Bereits in Arbeit befindlich ist eine 66 Tonnen schwere Raumstation, die schon im Jahr 2022 in ihrer ersten Ausbaustufe in Betrieb gehen soll. Elf Raumfahrtmissionen plant China zu deren Errichtung. Dabei gehört die Raumstation sicherlich nicht zu den hier beschriebenen ultragroßen Strukturen.

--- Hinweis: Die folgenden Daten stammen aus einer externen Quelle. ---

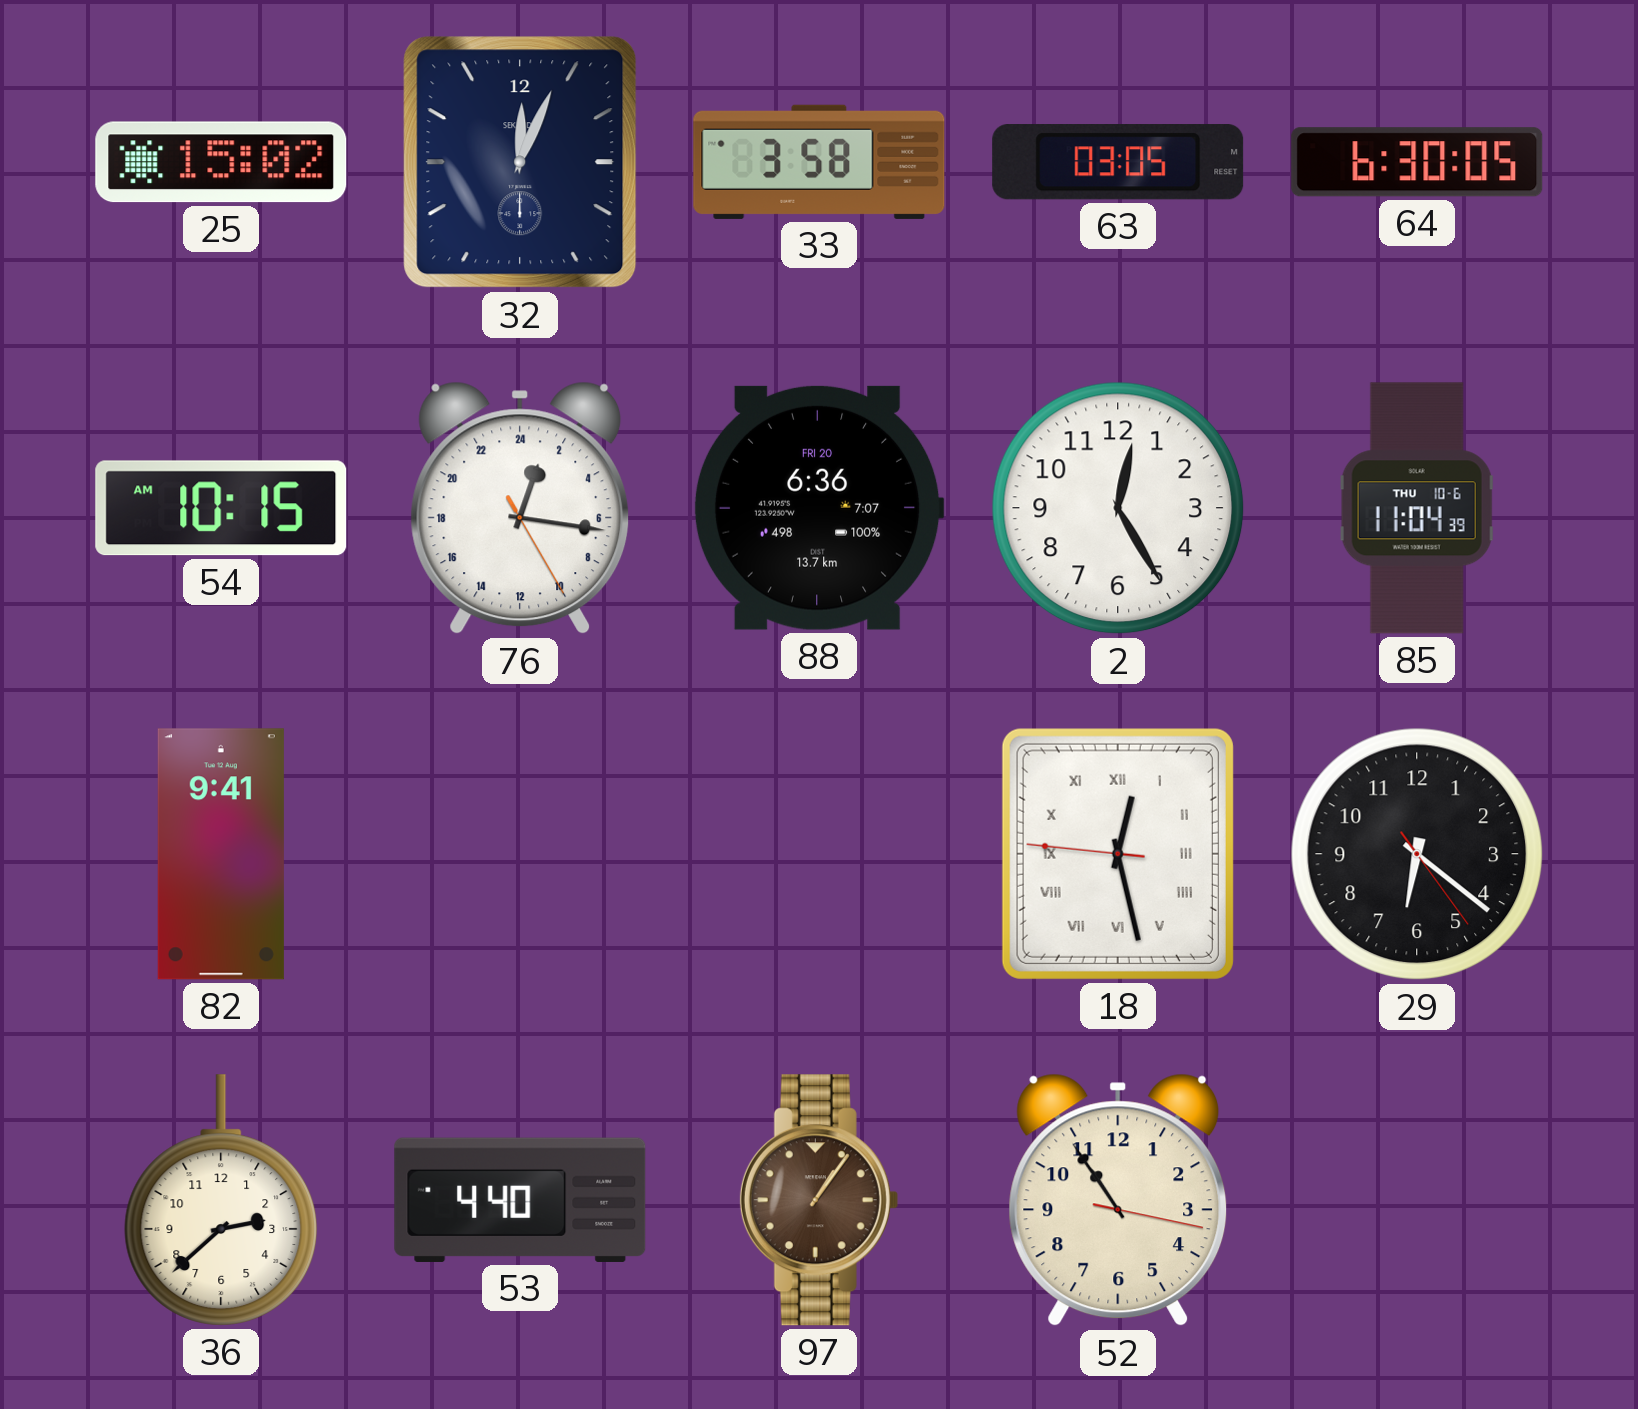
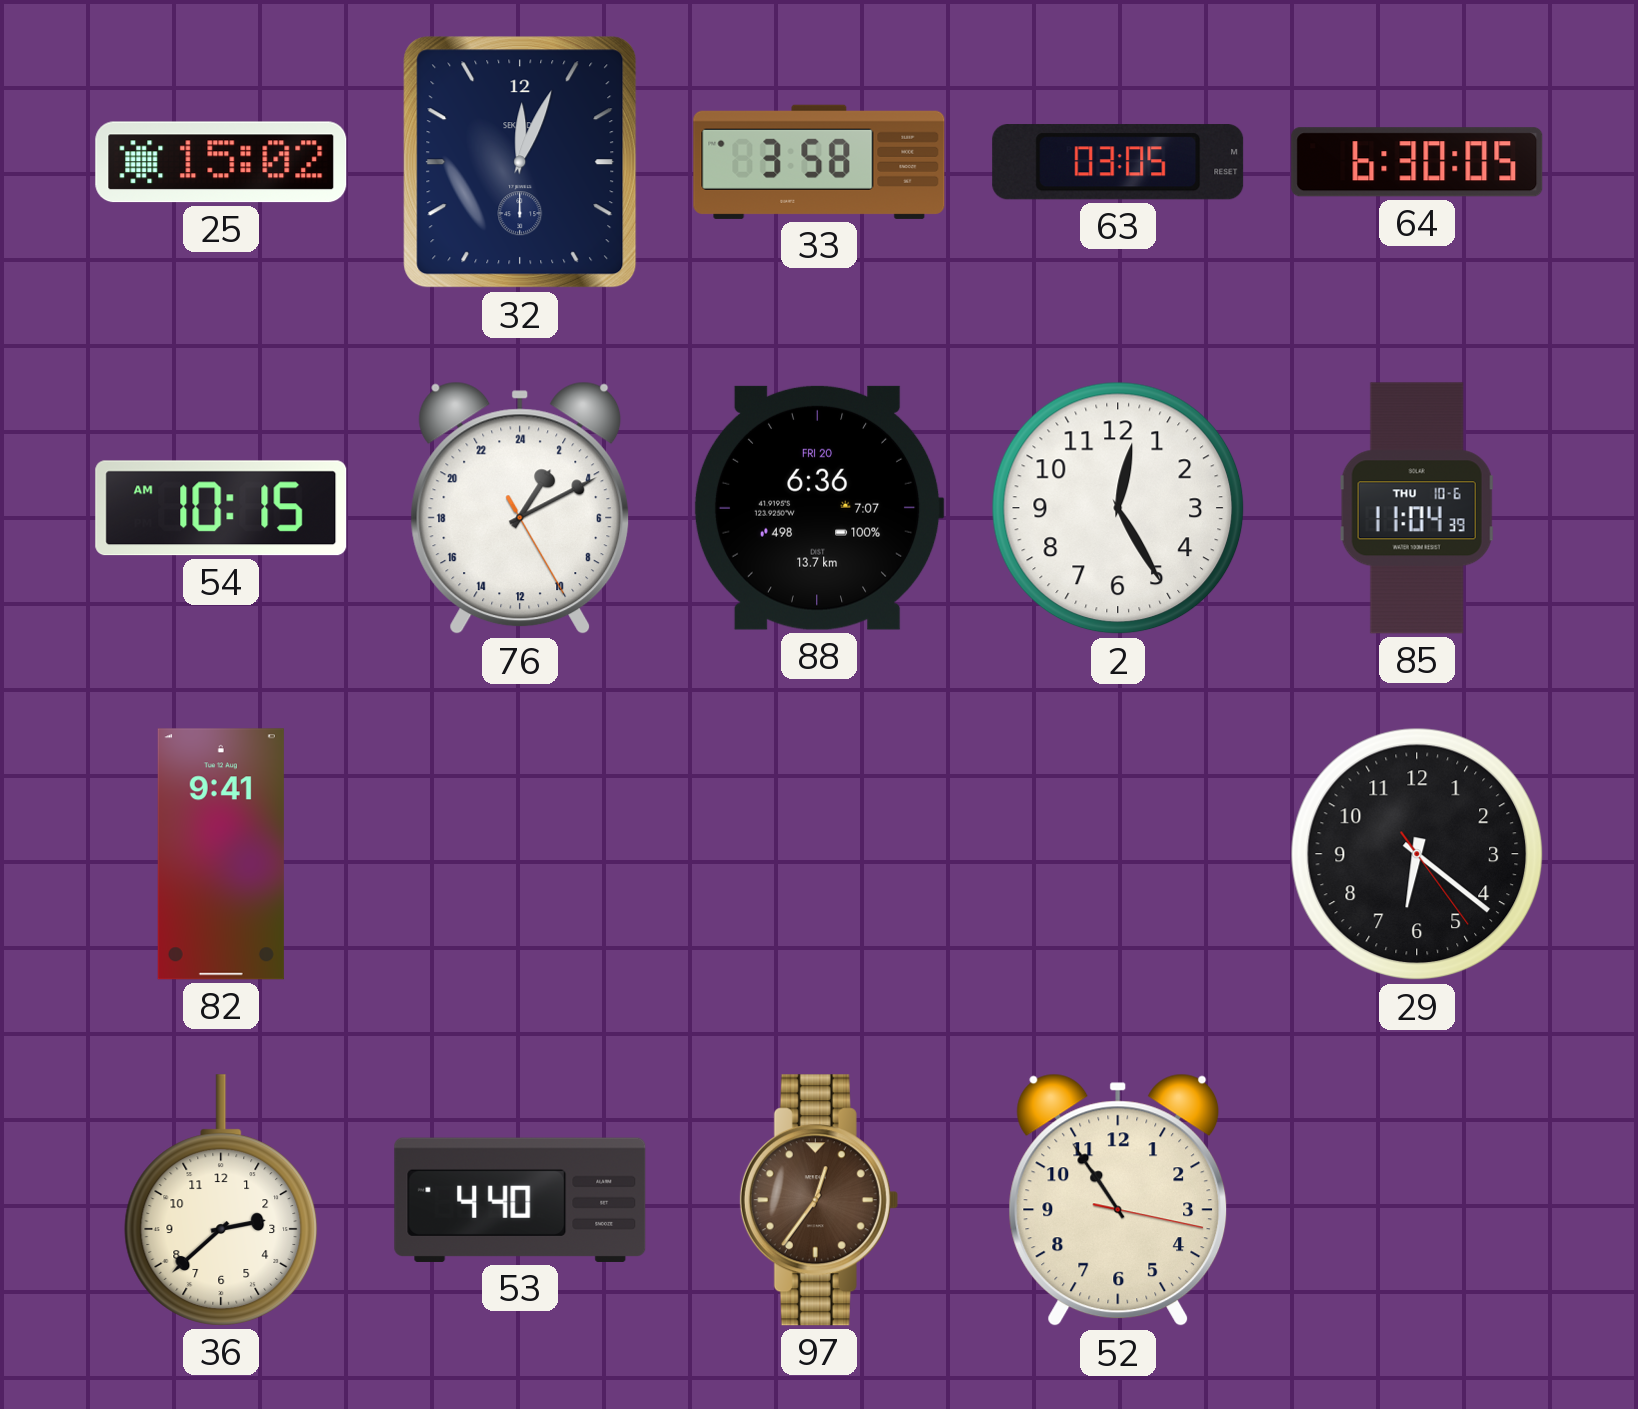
76: 1:16 -> 2:10
18: 12:27 -> none
97: 1:06 -> 12:36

Jedenfalls ultragroß wird hingegen das in Planung befindliche Solarkraftwerk im geostationären Orbit werden. Das Kraftwerk soll Sonnenenergie sammeln und die Energie über Mikrowellen zur Erde übertragen. Ebenfalls bereits in Arbeit befindet sich ein Projekt mit dem Ziel, ein riesiges Weltraumteleskop zu errichten. Dabei konzentriert sich die Forschung auf die Herausforderungen der automatisierten, intelligenten Montage eines Teleskops mit einer geplanten Öffnung von zehn Metern. In dem Projekt kooperiert das Changchun Institute of Optics, Fine Mechanics and Physics (CIOMP) der Chinesischen Akademie der Wissenschaften (CAS) mit der Universität von Surrey im Vereinigten Königreich.